23In all decisions made under the Children and Young Persons (Care and Protection) Act 1998 concerning a particular child, the safety, welfare and well-being of the child must be "the paramount consideration" and so it has been accepted as well settled that an order removing a child from the care of his or her family should be made if there is an "unacceptable risk" of harm to the child: see MXS v Department of Family and Human Services (NSW) [2012] NSWDC 63, at [31]; M v M [1988] HCA 68; 166 CLR 69, at [25].
24The concept of "unacceptable risk" of harm to a child is applied regularly in parenting and children's matters under the Family Law Act 1975(Cth). This follows from the decision of the High Court in M v M [1988] HCA 68; 166 CLR 69 and the fact that the best interests of children are the paramount consideration. The Family Law Act 1975(Cth) provides at section 60CA as follows:
"Child's best interests paramount consideration in making a parenting order
In deciding whether to make a particular parenting order in relation to a child, a court must regard the best interests of the child as the paramount consideration."
25Additionally, the Family Law Act 1975 (Cth) provides that the "best interests" of a child include consideration of the matters set out in section 60CC of the Family Law Act 1975 (Cth).
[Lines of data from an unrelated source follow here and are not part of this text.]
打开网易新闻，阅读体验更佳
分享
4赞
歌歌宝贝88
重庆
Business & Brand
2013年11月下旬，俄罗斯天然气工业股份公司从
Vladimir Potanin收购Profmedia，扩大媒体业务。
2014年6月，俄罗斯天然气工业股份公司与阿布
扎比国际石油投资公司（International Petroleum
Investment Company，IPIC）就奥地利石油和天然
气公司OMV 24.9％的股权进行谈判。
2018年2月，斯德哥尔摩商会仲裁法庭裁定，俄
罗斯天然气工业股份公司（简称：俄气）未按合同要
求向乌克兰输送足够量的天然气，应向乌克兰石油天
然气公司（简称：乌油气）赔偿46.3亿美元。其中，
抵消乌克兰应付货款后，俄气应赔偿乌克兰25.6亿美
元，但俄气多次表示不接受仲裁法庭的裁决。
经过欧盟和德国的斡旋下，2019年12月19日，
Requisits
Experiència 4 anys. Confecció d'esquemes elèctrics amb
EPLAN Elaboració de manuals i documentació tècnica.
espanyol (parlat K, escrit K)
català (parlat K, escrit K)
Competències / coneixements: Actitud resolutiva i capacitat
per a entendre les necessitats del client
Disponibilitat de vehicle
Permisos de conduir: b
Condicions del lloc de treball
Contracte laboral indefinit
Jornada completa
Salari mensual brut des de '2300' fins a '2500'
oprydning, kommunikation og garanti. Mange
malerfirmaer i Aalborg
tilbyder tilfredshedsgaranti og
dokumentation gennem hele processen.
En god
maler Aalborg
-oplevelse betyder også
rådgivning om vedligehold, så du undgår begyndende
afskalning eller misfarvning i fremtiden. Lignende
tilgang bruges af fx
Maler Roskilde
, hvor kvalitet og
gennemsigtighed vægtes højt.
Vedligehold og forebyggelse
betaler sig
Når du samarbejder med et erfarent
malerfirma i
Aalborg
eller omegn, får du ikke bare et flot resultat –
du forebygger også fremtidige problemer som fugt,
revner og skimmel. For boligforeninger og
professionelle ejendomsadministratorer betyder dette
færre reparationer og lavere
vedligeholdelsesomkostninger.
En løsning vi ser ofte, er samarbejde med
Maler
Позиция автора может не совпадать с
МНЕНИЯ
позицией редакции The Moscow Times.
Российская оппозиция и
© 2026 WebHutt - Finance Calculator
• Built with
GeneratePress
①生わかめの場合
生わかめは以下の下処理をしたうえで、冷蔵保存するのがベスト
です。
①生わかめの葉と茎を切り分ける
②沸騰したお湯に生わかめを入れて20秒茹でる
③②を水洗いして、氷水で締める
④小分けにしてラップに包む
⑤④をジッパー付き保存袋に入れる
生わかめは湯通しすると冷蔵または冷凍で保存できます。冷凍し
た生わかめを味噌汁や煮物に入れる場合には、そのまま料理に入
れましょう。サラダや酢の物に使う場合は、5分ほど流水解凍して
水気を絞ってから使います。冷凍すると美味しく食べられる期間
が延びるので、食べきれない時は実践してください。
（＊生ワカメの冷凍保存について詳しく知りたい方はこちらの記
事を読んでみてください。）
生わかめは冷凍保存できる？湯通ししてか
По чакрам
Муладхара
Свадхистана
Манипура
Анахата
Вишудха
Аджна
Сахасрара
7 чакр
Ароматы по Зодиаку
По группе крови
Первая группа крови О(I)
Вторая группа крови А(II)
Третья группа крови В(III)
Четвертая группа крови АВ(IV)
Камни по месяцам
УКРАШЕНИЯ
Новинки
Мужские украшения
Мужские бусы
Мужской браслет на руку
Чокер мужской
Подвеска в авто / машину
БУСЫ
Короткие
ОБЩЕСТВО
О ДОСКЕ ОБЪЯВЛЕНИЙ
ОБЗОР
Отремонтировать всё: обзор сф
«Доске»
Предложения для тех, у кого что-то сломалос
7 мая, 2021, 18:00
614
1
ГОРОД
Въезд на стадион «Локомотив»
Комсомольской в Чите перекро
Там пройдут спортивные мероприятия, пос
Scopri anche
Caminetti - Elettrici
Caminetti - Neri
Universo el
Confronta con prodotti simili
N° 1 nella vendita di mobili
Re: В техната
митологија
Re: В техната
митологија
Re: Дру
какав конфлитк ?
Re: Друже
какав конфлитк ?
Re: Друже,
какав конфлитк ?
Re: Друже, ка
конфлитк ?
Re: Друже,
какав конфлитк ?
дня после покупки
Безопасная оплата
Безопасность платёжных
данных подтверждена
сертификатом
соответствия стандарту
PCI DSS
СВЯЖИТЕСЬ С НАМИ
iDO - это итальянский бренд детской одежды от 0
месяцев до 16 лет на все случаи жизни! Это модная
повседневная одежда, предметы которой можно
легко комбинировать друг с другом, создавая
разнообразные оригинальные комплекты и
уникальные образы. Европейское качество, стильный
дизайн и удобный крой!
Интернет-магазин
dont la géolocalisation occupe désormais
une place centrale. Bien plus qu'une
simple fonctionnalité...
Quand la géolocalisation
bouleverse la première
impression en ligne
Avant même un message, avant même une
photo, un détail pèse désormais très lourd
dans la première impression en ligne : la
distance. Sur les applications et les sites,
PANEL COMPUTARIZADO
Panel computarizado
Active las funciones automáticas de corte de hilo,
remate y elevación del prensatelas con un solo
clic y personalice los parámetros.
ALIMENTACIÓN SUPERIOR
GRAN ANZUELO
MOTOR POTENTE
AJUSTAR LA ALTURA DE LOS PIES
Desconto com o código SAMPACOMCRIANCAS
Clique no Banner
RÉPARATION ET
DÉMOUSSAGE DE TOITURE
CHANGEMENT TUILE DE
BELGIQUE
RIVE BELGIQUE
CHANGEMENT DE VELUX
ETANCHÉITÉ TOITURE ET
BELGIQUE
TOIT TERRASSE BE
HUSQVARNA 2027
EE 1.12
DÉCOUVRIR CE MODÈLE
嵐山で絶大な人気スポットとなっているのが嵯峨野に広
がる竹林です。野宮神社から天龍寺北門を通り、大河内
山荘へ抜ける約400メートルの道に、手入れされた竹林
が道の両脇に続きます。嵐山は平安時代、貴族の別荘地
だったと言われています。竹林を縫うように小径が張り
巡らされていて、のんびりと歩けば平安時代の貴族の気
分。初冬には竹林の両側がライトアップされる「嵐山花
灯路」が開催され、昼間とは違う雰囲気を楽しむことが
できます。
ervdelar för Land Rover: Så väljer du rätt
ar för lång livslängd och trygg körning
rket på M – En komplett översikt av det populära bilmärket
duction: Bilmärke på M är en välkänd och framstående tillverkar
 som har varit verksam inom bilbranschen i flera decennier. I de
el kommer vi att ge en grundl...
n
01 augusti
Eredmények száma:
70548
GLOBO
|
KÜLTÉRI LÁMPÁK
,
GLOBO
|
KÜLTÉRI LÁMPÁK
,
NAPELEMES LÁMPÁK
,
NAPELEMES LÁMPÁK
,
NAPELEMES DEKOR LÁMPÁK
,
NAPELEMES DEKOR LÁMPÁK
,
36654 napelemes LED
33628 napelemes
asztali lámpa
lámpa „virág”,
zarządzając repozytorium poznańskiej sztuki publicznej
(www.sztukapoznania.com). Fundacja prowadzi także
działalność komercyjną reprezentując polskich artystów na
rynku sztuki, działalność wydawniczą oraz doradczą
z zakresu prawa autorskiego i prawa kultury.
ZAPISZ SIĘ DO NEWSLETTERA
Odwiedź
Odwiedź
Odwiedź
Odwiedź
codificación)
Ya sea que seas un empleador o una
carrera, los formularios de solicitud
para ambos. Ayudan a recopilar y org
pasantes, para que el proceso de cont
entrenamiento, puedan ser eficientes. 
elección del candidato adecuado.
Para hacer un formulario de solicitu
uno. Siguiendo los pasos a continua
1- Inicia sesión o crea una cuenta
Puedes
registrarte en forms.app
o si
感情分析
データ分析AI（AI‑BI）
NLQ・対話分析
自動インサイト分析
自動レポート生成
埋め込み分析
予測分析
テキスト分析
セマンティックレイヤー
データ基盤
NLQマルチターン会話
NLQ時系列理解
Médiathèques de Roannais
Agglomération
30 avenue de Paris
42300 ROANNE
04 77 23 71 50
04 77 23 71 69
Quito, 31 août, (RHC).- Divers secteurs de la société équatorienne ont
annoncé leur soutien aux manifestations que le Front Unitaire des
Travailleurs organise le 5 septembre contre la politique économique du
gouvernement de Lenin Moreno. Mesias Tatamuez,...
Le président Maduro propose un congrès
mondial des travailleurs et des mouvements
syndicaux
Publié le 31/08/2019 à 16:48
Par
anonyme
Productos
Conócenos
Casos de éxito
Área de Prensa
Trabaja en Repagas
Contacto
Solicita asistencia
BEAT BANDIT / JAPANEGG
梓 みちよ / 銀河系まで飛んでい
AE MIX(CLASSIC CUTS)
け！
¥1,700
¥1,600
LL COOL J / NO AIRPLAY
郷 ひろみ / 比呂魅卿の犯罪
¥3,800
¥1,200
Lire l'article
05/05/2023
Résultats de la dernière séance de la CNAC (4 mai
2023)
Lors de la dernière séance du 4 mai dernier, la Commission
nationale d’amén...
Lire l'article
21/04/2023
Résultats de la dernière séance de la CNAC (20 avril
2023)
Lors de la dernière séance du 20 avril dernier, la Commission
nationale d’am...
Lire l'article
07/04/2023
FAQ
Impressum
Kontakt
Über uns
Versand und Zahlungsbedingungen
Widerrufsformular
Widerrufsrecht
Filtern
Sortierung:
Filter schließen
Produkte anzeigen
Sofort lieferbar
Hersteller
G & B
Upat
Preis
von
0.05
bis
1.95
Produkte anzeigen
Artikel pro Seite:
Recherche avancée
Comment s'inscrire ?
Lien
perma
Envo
In particular, the matter given primacy in the 'primary considerations' in determining the child's best interests (by reason of subsection 60CC(2A) of the Family Law Act 1975 (Cth)) is referred to in section 60CC(1)(b) as follows:
"the need to protect the child from physical or psychological harm from being subjected to, or exposed to, abuse, neglect or family violence."
26The definition of "abuse" in section 4(1) of the Family Law Act 1975 (Cth) is as follows:
""abuse" , in relation to a child, means:
(a) an assault, including a sexual assault, of the child; or
(b) a person (the first person ) involving the child in a sexual activity with the first person or another person in which the child is used, directly or indirectly, as a sexual object by the first person or the other person, and where there is unequal power in the relationship between the child and the first person; or
(c) causing the child to suffer serious psychological harm, including (but not limited to) when that harm is caused by the child being subjected to, or exposed to, family violence; or
(d) serious neglect of the child."
27It can therefore be seen from a comparison of the various legislative provisions concerned with protecting children from harm, or unacceptable risk of harm, as their paramount concern, that the definition of abuse includes more than simply physical assaults. The identified concept of child abuse includes physical and sexual assaults; action which has or is likely to cause psychological or emotional harm which impairs or damages the child's emotional development; harming the physical development or health of the child. Psychological or emotional harm is recognised particularly in the Family Law Act 1975 (Cth) as capable of being caused by exposing or subjecting a child to family violence.
28The ordinary dictionary meaning of "child abuse" is "maltreatment of a child, esp. consisting of physical, emotional, or sexual abuse, neglect, or any combination of these" (Oxford English Dictionary (Second Edition)).
"child abuse " in "child, n.". OED Online. June 2014. Oxford University Press. http://www.oed.com/view/Entry/31619?redirectedFrom=child+abuse (accessed August 03, 2014).
29The ordinary meaning of "child abuse" in section 4 of the Act taking into account its context in the Act and the protective purpose or objects underlying the Act is therefore considered to be aptly described as maltreatment of a child consisting of physical, emotional, or sexual abuse, neglect, or any combination of these, and includes exposure to harm caused by or being subjected to family violence: section 34, Interpretation Act 1987.
30The meaning of "child abuse" includes the matters referred to in the various statutory definitions quoted earlier, such a definition is one which promotes the protective purpose and objects underlying the Act.